Report every line of the items below that contains the string "roll", copying each such line in full. Treat the match as case-sensitive.

• _Saved data entries_:
────────────────────────────────────────
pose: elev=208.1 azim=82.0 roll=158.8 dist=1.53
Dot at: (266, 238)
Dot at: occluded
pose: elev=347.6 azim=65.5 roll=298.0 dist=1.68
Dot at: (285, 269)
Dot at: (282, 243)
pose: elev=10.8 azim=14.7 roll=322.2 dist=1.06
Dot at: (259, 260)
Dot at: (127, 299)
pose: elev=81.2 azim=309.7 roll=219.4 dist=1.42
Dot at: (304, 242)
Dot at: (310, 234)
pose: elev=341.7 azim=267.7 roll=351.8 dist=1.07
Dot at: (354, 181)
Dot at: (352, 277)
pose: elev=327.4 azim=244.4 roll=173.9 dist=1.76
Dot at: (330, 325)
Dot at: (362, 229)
────────────────────────────────────────
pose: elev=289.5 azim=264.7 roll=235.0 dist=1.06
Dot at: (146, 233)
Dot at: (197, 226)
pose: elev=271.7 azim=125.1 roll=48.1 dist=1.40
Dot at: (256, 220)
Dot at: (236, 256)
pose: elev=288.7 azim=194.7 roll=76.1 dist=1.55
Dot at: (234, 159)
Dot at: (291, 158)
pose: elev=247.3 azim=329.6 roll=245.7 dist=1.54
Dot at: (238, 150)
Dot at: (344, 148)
────────────────────────────────────────
• _Output of the task_:
pose: elev=208.1 azim=82.0 roll=158.8 dist=1.53
pose: elev=347.6 azim=65.5 roll=298.0 dist=1.68
pose: elev=10.8 azim=14.7 roll=322.2 dist=1.06
pose: elev=81.2 azim=309.7 roll=219.4 dist=1.42
pose: elev=341.7 azim=267.7 roll=351.8 dist=1.07
pose: elev=327.4 azim=244.4 roll=173.9 dist=1.76
pose: elev=289.5 azim=264.7 roll=235.0 dist=1.06
pose: elev=271.7 azim=125.1 roll=48.1 dist=1.40
pose: elev=288.7 azim=194.7 roll=76.1 dist=1.55
pose: elev=247.3 azim=329.6 roll=245.7 dist=1.54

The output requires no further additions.